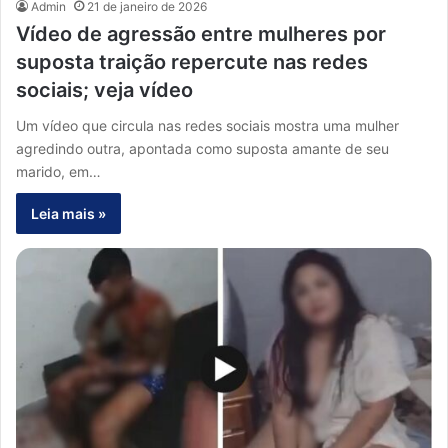
Admin
21 de janeiro de 2026
Vídeo de agressão entre mulheres por
suposta traição repercute nas redes
sociais; veja vídeo
Um vídeo que circula nas redes sociais mostra uma mulher
agredindo outra, apontada como suposta amante de seu
marido, em…
Leia mais »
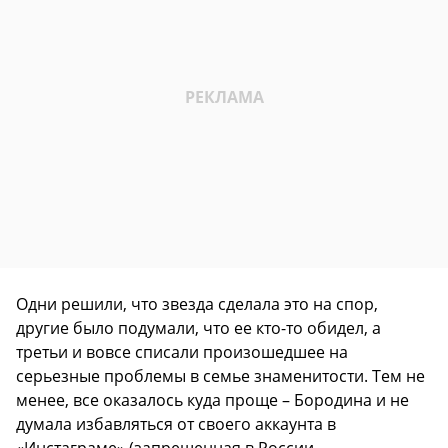
Одни решили, что звезда сделала это на спор,
другие было подумали, что ее кто-то обидел, а
третьи и вовсе списали произошедшее на
серьезные проблемы в семье знаменитости. Тем не
менее, все оказалось куда проще – Бородина и не
думала избавляться от своего аккаунта в
«Инстаграме» (запрещенная в России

● ● ●

指示>
上の行をすべて、文字を一つも変えずに写し取ってください。画像は答えに含めないでください。

解答>
Admin
21 de janeiro de 2026
Vídeo de agressão entre mulheres por
suposta traição repercute nas redes
sociais; veja vídeo
Um vídeo que circula nas redes sociais mostra uma mulher
agredindo outra, apontada como suposta amante de seu
marido, em…
Leia mais »
Одни решили, что звезда сделала это на спор,
другие было подумали, что ее кто-то обидел, а
третьи и вовсе списали произошедшее на
серьезные проблемы в семье знаменитости. Тем не
менее, все оказалось куда проще – Бородина и не
думала избавляться от своего аккаунта в
«Инстаграме» (запрещенная в России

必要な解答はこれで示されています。